Executives and managers are grappling with the challenge of monetizing generative artificial intelligence (AI) and large language models (LLMs) in their businesses. While AI often showcases impressive proofs of concept, realizing returns on investment remains a significant hurdle. According to an executive VP at Capgemini, proving the ROI is the biggest challenge when implementing multiple GenAI solutions into production.
To successfully monetize LLMs, investments need to be made in testing and monitoring. Testing is crucial to ensure the accuracy and reliability of LLMs. Experts recommend intentionally “poisoning” the models during testing to assess their handling of erroneous information. For instance, a business model was prompted with the idea of using dragons for long-distance haulage, and the model responded affirmatively, providing training recommendations involving dragons and princesses. This highlights the need for caution when integrating generative AI into existing applications, as it can be tempting to add superficial features without considering security and risk implications.

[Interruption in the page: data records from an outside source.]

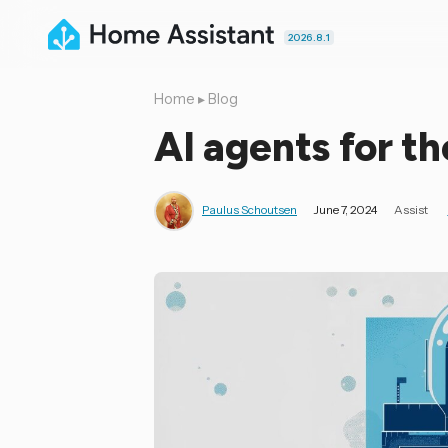
2026.8.1
Home
▸
Blog
AI agents for t
Paulus Schoutsen
June 7, 2024
Assist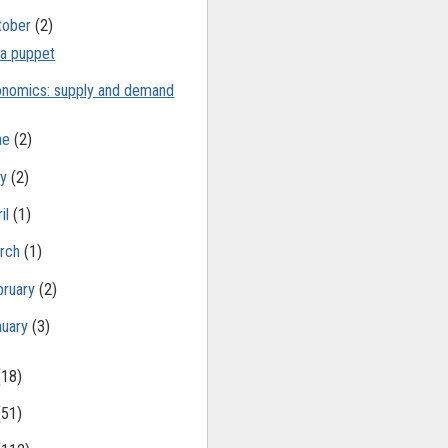
tober
(2)
 a puppet
nomics: supply and demand
ne
(2)
ay
(2)
il
(1)
rch
(1)
bruary
(2)
nuary
(3)
(18)
(51)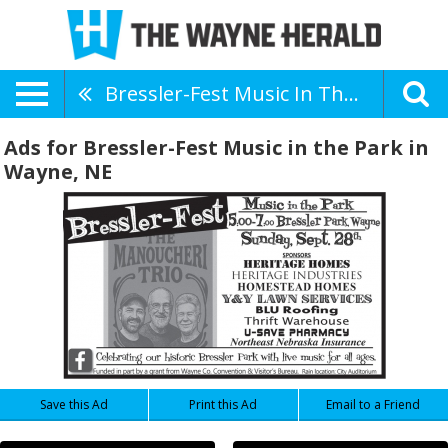
Bressler-Fest Music In The Park
Ads for Bressler-Fest Music in the Park in
Wayne, NE
Save this Ad
Print this Ad
Email to a Friend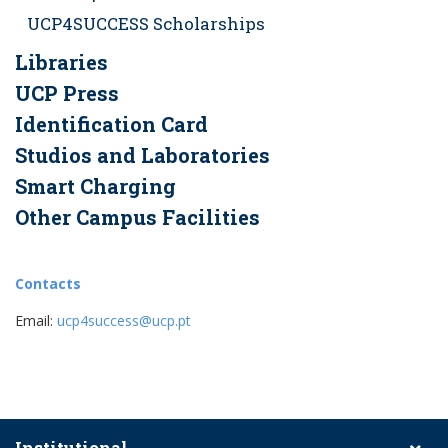
UCP4SUCCESS Scholarships
Libraries
UCP Press
Identification Card
Studios and Laboratories
Smart Charging
Other Campus Facilities
Contacts
Email:
ucp4success@ucp.pt
Institutional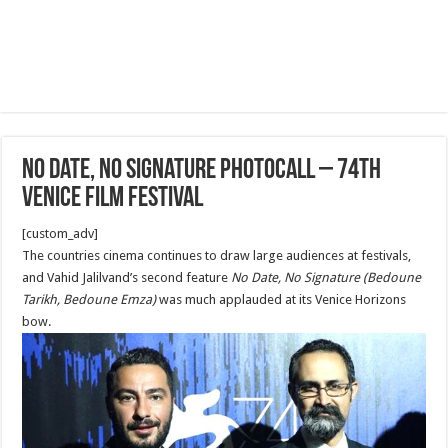
No Date, No Signature Photocall – 74th
Venice Film Festival
[custom_adv]
The countries cinema continues to draw large audiences at festivals,
and Vahid Jalilvand’s second feature
No Date, No Signature (Bedoune
Tarikh, Bedoune Emza)
was much applauded at its Venice Horizons
bow.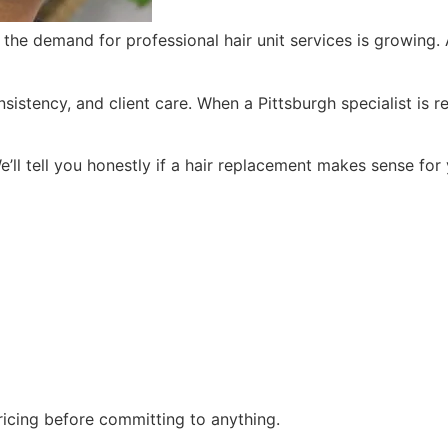
d the demand for professional hair unit services is growing.
tency, and client care. When a Pittsburgh specialist is read
’ll tell you honestly if a hair replacement makes sense for
pricing before committing to anything.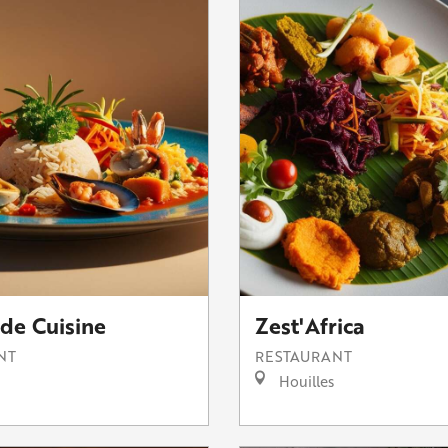
de Cuisine
Zest'Africa
NT
RESTAURANT
Houilles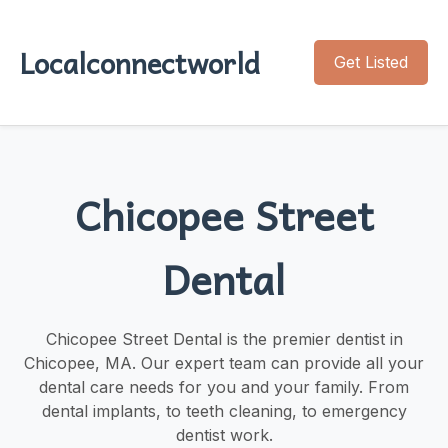
Localconnectworld
Get Listed
Chicopee Street
Dental
Chicopee Street Dental is the premier dentist in
Chicopee, MA. Our expert team can provide all your
dental care needs for you and your family. From
dental implants, to teeth cleaning, to emergency
dentist work.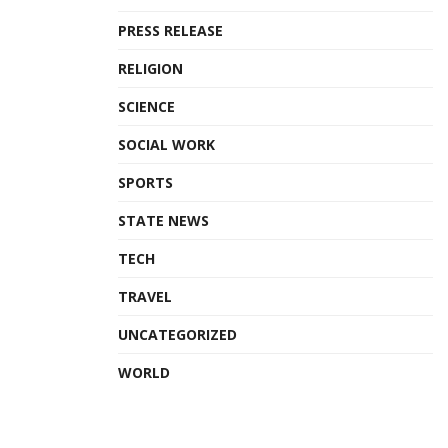
PRESS RELEASE
RELIGION
SCIENCE
SOCIAL WORK
SPORTS
STATE NEWS
TECH
TRAVEL
UNCATEGORIZED
WORLD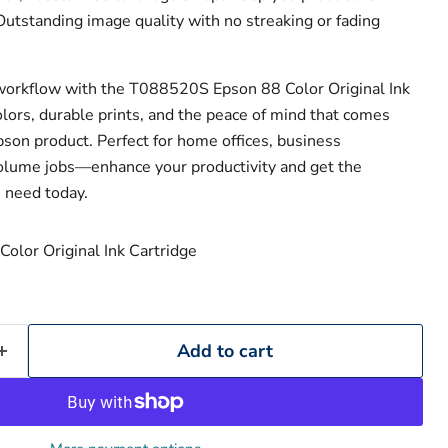
utstanding image quality with no streaking or fading
workflow with the T088520S Epson 88 Color Original Ink
colors, durable prints, and the peace of mind that comes
son product. Perfect for home offices, business
olume jobs—enhance your productivity and get the
 need today.
Add to cart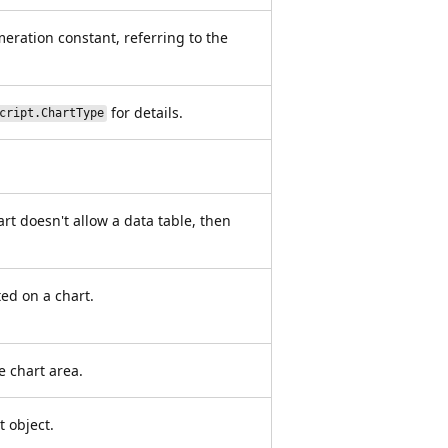
meration constant, referring to the
for details.
cript.ChartType
art doesn't allow a data table, then
ted on a chart.
e chart area.
t object.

While generative AI is rapidly advancing, it is estimated to take another two to five years before it becomes mainstream. The market is expected to witness intense competition among vendors, software platforms, and cloud providers. However, organizations must be cautious about using a single LLM for all tasks, as it can lead to unnecessary expenses. Instead, they should explore cost-effective ways to leverage LLMs and be prepared to decommission solutions swiftly if needed.
To measure performance and quality of responses, AI users should apply their queries against multiple models. Having a common mechanism to capture metrics and replay queries against different models enables organizations to identify more efficient approaches. Guardrails are essential to prevent generative AI from producing unexpected or irrelevant outputs, such as generating a 4,000-word essay on President Andrew Jackson in response to an invoice.